There’s a version of Nobadi, from writer-director (and, elsewhere, actor) Karl Markovics, in which its two leads—cranky old Robert and Afghani refugee Adib—learn to help each other, both changing for the better. That, however, is not this film. In fact, it may well be difficult to view films of that type ever again after watching this one—an outcome that really only benefits us, the audience.

After the death of his dog, Robert (Heinz Trixner) needs help to bury him; through some terse negotiation, Adib (Borhanulddin Hassan Zadeh) steps in to do the work, despite his injured foot. Their conflict, smallscale as it appears, is staged across obvious political and racial lines (made more uncomfortable by the line the film draws between dog and man). Trixner’s Robert, alone and angry, initially offers few kindnesses without strings attached, while Adib tries only to remain amenable given his increasingly desperate situation. Filmed in close quarters over a single day, Markovics refuses to shy away from exactly this kind of tension, getting up-close with both men—excellent in their roles—before expanding Nobadi in darker directions.
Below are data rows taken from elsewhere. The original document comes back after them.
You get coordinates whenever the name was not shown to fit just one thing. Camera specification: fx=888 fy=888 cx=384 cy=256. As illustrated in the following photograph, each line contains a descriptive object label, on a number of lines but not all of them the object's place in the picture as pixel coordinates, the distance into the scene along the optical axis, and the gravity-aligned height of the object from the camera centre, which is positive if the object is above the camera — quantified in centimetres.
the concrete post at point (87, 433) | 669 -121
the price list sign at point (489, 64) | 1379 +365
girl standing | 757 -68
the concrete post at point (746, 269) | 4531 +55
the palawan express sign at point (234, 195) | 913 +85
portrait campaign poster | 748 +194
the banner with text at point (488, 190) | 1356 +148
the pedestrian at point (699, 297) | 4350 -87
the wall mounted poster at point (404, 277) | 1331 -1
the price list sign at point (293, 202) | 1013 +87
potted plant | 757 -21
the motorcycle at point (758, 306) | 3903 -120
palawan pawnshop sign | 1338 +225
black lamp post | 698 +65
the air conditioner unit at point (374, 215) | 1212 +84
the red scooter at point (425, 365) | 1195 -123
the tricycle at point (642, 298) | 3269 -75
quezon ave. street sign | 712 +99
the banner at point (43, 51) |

His script may create stock characters, yet it sets them on a course that feels anything but.

Nobadi‘s true pleasures—if I can use that word—are found in how carefully Markovics dances around those aforementioned expectations before exploding his film well beyond its modern-day political framing. It’s subtle work until it most decidedly is not. By then, however, you’ll most likely be left wincing and wondering: what else has this old man buried?